- [Trecho]
++++++

Fotografar com filme na era digital
Considerações, frustrações e emoções em 35 milímetros
A fotografia analógica está morrendo?
Em Campinas, município situado a 90 quilômetros de São Paulo, das dezenas de lojas e laboratórios que faziam revelações, hoje restam apenas duas: Waldir Photo e Profcolor. Destas, apenas o Waldir Photo tem estrutura para revelação de negativos monocromáticos (E6), uma vez que a Profcolor só aceita bobinas do processo C41.
O desinteresse pela fotografia analógica levou à falência alguns comércios e à adpatção tantos outros. Não raramente nos deparamos com as famosas ‘foto e ótica’, que de foto só carregam mesmo o nome.
Encontrar filmes também não é fácil como antigamente. E não precisamos voltar muito no tempo: há oito ou dez anos era fácil localizar filmes em lojas de conveniência e até mesmo em farmácias. Hoje, os poucos à venda no Brasil custam caro e representam uma parcela risível da imensa variedade que um dia existiu por aqui — e que felizmente ainda existe fora.
A fotografia analógica está cara?
Em média paga-se R$ 20 por um filme profissional como Kodak Ektar, TX e Delta Pan, por exemplo. Se pensarmos em Ilford e Fujipan, os valores saltam para assustadores R$ 30/35, dependendo do câmbio do dia. Lembre-se que estamos comprando fora e acrescente o IOF de 6,38%.
É preciso considerar também o valor da revelação e digitalização, que não sai por menos de R$20. Num cálculo rápido, cada foto custa — com sorte — aproximadamente R$ 1,38. Assim, sabemos que um rolo de filme custará, ao final de todo o processo, R$ 49,68.
Se você for um fotógrafo apaixonado e utilizar pelo menos uma bobina de filme por final de semana, em um ano estará cerca de R$ 2.484,00 mais pobre. Este é o preço de uma excelente DSLR de entrada com uma lente razoável, uma bolsa para transporte e um cartão de memória com 16GB, o que lhe permitirá tirar mais de 2 mil fotos em excelente qualidade.
Ainda vale a pena comprar filme?

++++++

(Entradas do conjunto de dados)
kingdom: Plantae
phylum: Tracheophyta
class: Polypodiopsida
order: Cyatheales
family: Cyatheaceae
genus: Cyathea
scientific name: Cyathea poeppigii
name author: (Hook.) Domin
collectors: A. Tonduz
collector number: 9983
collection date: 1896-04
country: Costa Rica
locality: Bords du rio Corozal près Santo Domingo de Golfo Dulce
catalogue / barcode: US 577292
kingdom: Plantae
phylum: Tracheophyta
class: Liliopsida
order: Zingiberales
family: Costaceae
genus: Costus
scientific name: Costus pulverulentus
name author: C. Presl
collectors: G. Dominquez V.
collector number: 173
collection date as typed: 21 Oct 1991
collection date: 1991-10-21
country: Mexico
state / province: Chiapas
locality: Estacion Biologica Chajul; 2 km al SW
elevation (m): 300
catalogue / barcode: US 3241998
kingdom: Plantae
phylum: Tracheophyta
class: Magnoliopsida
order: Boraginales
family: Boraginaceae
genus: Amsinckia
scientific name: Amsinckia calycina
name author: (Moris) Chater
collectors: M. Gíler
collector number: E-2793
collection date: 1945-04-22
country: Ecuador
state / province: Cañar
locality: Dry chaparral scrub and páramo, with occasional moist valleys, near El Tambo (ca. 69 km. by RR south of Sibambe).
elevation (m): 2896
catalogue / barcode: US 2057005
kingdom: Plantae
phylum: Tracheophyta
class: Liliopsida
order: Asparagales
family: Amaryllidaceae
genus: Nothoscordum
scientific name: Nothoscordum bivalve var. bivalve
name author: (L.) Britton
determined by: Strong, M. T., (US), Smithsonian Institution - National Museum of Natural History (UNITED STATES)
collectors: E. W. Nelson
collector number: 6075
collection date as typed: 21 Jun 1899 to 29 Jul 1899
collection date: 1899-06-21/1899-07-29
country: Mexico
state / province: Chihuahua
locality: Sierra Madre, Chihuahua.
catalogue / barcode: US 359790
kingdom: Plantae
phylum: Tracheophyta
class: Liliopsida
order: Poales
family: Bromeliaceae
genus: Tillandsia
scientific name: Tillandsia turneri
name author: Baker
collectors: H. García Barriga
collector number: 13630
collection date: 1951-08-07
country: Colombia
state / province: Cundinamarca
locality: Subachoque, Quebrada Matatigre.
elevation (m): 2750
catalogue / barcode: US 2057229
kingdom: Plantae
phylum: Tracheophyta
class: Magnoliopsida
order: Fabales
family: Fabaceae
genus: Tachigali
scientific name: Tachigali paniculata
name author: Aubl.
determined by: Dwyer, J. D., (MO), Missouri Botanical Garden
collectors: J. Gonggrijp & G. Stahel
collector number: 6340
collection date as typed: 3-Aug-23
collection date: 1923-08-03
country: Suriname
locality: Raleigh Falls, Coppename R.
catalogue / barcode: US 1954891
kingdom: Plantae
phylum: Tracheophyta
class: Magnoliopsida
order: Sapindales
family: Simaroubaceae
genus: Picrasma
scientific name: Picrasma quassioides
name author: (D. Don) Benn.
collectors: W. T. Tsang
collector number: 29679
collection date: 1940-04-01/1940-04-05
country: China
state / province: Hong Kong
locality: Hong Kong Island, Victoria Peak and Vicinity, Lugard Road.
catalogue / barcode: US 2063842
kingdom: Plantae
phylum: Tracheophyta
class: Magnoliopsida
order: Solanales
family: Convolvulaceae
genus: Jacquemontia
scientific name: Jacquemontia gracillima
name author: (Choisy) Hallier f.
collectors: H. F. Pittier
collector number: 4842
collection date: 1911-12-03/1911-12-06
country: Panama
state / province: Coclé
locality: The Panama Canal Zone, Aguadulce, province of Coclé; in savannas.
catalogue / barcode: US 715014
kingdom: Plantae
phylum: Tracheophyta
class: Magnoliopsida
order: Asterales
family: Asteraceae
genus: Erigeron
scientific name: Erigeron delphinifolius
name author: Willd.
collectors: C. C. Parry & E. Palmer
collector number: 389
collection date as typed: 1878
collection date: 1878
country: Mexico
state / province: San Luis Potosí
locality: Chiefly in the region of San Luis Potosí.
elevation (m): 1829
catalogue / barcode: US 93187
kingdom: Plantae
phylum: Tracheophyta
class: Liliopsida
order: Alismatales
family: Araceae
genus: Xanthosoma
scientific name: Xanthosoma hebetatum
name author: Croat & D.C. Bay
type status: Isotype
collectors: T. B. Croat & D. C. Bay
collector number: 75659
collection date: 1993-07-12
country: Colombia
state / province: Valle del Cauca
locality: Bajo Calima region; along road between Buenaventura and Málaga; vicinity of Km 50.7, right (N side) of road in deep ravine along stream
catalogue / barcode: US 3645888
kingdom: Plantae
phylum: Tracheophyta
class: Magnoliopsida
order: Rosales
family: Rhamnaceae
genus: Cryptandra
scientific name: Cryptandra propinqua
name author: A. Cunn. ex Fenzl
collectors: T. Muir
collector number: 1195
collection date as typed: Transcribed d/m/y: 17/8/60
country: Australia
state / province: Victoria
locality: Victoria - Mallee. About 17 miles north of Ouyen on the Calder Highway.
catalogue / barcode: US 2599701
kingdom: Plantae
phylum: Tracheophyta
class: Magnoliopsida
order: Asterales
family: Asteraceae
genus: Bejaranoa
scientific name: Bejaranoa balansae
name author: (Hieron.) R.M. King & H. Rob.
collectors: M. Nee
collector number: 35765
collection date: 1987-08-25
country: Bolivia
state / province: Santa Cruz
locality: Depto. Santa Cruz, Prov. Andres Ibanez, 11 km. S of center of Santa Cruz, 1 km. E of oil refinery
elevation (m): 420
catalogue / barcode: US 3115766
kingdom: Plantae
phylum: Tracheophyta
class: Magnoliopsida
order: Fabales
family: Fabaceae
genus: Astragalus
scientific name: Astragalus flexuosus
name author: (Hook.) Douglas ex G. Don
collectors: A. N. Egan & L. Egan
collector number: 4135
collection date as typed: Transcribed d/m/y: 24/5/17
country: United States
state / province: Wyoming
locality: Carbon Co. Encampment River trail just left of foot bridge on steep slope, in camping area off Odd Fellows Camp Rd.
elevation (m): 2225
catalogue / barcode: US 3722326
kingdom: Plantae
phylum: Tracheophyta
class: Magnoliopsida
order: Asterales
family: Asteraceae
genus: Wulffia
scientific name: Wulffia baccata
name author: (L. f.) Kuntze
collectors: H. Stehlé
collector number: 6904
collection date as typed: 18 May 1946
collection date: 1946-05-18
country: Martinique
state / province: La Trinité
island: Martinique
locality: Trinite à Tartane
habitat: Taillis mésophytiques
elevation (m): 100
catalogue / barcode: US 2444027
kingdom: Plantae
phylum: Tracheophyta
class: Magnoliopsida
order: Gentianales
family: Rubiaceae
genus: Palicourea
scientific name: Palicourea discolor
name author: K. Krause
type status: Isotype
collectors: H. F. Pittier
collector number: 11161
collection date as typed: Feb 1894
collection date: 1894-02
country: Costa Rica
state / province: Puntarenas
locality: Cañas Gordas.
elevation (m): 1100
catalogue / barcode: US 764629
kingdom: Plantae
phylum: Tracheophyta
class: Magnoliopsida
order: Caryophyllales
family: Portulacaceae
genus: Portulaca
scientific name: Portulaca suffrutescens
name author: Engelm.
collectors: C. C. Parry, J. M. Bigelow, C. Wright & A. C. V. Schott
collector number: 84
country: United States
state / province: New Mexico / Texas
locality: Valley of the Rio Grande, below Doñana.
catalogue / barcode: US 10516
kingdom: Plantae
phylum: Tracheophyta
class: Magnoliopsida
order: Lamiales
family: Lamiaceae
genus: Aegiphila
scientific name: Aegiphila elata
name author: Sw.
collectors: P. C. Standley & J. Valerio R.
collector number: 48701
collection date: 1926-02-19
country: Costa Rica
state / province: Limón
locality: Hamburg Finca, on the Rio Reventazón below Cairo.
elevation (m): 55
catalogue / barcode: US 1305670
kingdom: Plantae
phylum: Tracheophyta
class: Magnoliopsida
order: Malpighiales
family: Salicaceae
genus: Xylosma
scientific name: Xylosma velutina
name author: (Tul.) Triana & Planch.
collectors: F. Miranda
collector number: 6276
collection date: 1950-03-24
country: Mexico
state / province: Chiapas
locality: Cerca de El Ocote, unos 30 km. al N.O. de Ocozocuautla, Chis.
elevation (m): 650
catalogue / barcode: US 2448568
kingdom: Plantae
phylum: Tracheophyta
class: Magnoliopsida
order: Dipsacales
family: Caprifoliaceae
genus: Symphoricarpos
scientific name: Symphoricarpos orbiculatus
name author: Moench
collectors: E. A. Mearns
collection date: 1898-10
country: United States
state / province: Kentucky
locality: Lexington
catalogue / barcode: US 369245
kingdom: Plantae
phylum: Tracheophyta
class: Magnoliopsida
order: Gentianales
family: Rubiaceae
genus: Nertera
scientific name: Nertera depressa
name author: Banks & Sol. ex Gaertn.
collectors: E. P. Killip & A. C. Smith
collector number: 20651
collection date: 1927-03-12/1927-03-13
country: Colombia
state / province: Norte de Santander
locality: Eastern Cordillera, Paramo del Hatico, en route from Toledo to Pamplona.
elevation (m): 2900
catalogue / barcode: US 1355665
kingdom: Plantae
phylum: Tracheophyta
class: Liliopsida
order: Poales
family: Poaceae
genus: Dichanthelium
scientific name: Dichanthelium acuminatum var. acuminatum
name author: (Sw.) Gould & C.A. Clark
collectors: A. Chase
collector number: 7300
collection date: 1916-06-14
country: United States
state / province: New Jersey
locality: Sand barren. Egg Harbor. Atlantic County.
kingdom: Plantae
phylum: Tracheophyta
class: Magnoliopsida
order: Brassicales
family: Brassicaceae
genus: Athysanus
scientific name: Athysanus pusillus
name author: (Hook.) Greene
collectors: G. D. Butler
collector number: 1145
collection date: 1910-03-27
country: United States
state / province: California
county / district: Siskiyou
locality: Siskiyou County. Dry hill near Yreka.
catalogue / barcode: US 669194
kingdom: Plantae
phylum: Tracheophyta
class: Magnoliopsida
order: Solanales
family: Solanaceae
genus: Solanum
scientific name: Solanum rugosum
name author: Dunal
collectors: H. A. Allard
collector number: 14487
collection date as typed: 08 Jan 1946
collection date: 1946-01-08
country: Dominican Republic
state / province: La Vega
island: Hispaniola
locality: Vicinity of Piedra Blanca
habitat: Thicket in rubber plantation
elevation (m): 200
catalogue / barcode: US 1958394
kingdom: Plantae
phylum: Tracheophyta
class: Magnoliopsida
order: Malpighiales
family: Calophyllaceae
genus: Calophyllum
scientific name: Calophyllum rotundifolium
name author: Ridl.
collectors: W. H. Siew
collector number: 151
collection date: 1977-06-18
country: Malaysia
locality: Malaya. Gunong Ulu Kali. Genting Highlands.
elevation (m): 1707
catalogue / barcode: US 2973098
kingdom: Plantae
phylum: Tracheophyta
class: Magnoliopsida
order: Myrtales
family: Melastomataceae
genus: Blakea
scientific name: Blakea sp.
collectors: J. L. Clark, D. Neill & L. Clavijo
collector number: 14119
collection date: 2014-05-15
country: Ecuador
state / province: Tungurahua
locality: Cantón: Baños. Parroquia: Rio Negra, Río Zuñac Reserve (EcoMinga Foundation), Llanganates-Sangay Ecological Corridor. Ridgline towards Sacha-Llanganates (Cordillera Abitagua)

++++++

- [Exercícios]
1. No trecho sobre fotografia com filme, quais são os itens que, segundo o texto, custam o mesmo que um ano de filmes? Liste todos.
2. Escreva a continuação do trecho sobre fotografia com filme, a partir da pergunta "Ainda vale a pena comprar filme?".
As entradas não servem para nada aqui.

- [Respostas]
1.
- uma excelente DSLR de entrada
- uma lente razoável
- uma bolsa para transporte
- um cartão de memória com 16GB

2.
Esta é uma pergunta que respondo com frequência no Digiforum (maior fórum de fotografia da América Latina) e nas mensagens que recebo aqui. A resposta é tão simples quanto confusa: depende.
Particularmente considero impensável utilizar filme hoje em dia para a realização de serviços profissionais. De todos os colegas de profissão, desconheço quem ainda preste serviço com equipamentos analógicos. O fator decisivo foi discutido acima, e trata-se do custo.
Agora, se a intenção é buscar um resultado autoral a história é outra. Hoje fotografam com filme aqueles que privilegiam um resultado estético fino ante o processsamento digital incontrolável das máquinas. Vão a campo com uma câmera analógica aqueles que têm como prioridade o romantismo e não a ostentação de equipamentos caríssimos. Fotografam em preto & branco legítimo os que preferem grãos de prata ao invés de ruído digital. Escolhem películas coloridas aqueles que gostam mais dos tons vintage do filme do que aqueles emulados pelo Instagram e VSCO.
Ainda que o custo do filme, da revelação e da digitalização sejam caros, é evidente que a fotografia analógica vale a pena. Resultados semelhantes, às vezes superiores, podem ser conquistados com as modernas e acessíveis câmeras digitais. Mas isso é mesmo tudo?